▶ _Activity_: From the data below, repeat exactly the lines from the line with "contexts. Instead, it" to the line with "Einstein replied to his earlier question.", both included.

▶ _Records_:
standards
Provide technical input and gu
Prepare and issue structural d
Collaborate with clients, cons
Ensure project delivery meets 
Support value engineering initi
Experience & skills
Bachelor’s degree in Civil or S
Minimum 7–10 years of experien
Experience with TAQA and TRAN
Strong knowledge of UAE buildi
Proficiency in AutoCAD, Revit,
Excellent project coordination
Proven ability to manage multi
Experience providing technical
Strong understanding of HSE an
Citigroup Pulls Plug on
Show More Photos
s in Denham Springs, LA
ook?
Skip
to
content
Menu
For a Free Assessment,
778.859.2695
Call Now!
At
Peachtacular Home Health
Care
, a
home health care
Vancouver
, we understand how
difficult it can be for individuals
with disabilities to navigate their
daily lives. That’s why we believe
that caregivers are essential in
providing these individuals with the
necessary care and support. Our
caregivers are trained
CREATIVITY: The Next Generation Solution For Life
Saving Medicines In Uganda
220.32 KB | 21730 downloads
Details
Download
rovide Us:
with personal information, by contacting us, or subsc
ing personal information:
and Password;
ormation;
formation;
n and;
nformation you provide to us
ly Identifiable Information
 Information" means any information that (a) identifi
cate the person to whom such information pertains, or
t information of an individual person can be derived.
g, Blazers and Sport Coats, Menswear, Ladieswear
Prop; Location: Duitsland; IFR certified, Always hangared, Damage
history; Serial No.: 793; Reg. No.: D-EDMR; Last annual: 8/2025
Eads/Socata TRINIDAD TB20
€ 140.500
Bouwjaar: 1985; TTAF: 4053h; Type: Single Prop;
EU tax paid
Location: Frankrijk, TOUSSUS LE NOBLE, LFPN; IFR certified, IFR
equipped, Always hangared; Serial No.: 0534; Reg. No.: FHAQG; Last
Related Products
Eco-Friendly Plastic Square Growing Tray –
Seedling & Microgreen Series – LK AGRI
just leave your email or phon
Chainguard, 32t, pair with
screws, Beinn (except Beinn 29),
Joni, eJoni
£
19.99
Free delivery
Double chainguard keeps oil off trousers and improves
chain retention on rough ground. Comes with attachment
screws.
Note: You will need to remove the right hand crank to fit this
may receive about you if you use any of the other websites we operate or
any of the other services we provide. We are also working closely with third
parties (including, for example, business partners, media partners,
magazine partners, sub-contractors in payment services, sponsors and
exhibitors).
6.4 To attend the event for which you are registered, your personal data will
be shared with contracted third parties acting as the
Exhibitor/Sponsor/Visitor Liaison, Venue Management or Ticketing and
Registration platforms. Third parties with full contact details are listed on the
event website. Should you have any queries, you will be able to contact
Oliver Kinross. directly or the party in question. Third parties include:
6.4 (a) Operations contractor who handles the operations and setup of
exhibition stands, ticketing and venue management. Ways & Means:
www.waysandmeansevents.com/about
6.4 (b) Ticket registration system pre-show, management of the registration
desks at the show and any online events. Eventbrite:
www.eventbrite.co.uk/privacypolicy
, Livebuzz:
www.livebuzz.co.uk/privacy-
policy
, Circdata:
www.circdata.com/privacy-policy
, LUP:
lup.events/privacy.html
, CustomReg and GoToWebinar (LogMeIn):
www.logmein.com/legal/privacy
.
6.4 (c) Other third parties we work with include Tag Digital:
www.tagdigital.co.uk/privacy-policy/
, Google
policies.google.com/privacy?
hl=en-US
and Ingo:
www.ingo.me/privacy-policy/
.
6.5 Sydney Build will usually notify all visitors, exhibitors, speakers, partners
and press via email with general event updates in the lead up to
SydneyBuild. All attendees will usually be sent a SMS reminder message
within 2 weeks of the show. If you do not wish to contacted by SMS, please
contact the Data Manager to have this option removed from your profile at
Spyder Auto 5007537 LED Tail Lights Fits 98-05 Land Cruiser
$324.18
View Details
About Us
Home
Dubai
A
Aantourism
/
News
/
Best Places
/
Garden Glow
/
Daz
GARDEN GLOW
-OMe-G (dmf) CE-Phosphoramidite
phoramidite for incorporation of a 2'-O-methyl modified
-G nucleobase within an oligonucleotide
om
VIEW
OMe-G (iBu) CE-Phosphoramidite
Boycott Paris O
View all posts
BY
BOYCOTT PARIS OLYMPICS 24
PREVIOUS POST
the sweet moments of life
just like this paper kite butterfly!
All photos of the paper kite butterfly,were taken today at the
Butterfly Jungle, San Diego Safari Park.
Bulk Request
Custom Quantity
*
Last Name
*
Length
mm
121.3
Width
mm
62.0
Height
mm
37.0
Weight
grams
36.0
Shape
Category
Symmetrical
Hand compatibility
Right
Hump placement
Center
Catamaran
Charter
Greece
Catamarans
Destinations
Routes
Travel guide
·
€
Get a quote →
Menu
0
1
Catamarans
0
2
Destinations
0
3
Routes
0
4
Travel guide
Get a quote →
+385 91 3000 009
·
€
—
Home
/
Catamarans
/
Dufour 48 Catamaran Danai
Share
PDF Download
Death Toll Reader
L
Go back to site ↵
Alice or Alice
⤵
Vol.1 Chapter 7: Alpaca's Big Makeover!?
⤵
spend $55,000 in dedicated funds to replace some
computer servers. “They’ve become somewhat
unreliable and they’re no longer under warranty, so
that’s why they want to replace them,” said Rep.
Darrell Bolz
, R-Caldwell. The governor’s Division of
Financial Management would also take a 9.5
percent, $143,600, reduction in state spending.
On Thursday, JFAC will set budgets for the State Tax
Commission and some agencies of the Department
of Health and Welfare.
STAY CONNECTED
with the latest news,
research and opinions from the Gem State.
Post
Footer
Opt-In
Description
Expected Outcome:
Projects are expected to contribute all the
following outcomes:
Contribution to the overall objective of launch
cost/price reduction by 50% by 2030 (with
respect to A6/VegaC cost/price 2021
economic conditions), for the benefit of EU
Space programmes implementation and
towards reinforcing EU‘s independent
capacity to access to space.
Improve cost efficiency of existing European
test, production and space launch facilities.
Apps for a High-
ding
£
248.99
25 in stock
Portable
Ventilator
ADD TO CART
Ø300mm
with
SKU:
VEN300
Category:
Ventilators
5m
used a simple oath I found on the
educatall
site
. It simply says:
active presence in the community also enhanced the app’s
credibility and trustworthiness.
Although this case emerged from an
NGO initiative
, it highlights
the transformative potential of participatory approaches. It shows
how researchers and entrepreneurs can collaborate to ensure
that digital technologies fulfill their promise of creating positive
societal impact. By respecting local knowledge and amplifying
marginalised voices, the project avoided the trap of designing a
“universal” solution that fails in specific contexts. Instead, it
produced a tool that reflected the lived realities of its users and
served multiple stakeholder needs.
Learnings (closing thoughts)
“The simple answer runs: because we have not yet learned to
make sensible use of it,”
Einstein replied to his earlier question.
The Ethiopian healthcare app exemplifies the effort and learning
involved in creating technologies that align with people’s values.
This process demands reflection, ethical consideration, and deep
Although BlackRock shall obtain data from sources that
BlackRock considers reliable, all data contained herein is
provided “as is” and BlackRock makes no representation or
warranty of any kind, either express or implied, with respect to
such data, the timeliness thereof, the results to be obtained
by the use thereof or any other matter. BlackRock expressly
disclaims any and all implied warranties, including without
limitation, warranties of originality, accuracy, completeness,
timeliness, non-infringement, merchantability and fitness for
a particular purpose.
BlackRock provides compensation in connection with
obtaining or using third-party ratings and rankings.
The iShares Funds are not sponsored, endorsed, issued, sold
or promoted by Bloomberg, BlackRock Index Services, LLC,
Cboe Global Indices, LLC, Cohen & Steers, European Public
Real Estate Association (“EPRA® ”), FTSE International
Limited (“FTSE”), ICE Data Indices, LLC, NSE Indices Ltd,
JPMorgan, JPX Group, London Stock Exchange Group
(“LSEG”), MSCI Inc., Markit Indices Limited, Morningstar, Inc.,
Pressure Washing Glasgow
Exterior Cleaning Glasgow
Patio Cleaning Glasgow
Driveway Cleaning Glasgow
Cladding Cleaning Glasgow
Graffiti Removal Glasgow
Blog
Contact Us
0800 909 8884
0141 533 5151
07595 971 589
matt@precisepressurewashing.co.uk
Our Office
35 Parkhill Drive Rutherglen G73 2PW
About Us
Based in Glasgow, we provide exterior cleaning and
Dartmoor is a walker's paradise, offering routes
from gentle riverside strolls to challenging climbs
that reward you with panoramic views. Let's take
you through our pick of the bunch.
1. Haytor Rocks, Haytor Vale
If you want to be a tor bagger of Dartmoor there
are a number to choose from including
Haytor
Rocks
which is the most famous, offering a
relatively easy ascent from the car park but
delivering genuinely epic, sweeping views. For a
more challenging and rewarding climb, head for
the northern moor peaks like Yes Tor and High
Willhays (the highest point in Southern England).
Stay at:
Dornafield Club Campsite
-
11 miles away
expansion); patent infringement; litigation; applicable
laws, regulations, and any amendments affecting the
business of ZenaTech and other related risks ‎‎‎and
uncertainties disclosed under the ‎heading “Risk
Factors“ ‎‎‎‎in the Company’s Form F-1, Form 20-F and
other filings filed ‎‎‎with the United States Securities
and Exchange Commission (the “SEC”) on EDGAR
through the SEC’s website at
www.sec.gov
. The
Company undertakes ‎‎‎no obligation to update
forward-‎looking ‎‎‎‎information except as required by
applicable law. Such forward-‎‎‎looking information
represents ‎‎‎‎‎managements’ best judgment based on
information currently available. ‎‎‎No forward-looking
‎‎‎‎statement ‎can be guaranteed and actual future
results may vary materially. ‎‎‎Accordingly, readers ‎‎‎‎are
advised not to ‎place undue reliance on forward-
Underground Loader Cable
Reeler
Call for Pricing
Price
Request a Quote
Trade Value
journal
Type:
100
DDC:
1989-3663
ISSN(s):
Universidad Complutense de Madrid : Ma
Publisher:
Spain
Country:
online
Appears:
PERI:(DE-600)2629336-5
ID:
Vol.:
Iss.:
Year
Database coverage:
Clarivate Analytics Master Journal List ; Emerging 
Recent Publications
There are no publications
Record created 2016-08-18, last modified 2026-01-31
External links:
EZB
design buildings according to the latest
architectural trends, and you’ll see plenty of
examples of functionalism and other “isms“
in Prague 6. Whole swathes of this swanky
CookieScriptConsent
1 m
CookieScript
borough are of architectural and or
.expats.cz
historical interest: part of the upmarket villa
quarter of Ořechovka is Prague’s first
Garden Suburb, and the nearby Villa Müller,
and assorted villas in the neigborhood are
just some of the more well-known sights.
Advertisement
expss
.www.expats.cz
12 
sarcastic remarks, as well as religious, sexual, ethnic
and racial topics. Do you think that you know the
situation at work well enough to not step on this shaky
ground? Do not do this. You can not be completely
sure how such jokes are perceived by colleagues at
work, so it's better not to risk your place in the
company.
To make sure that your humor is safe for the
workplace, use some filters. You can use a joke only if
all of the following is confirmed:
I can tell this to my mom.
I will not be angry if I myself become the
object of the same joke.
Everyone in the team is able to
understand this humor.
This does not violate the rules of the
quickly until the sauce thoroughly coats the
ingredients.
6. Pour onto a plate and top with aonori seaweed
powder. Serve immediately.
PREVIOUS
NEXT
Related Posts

▶ _Output of the exercise_:
“universal” solution that fails in specific contexts. Instead, it
produced a tool that reflected the lived realities of its users and
served multiple stakeholder needs.
Learnings (closing thoughts)
“The simple answer runs: because we have not yet learned to
make sensible use of it,”
Einstein replied to his earlier question.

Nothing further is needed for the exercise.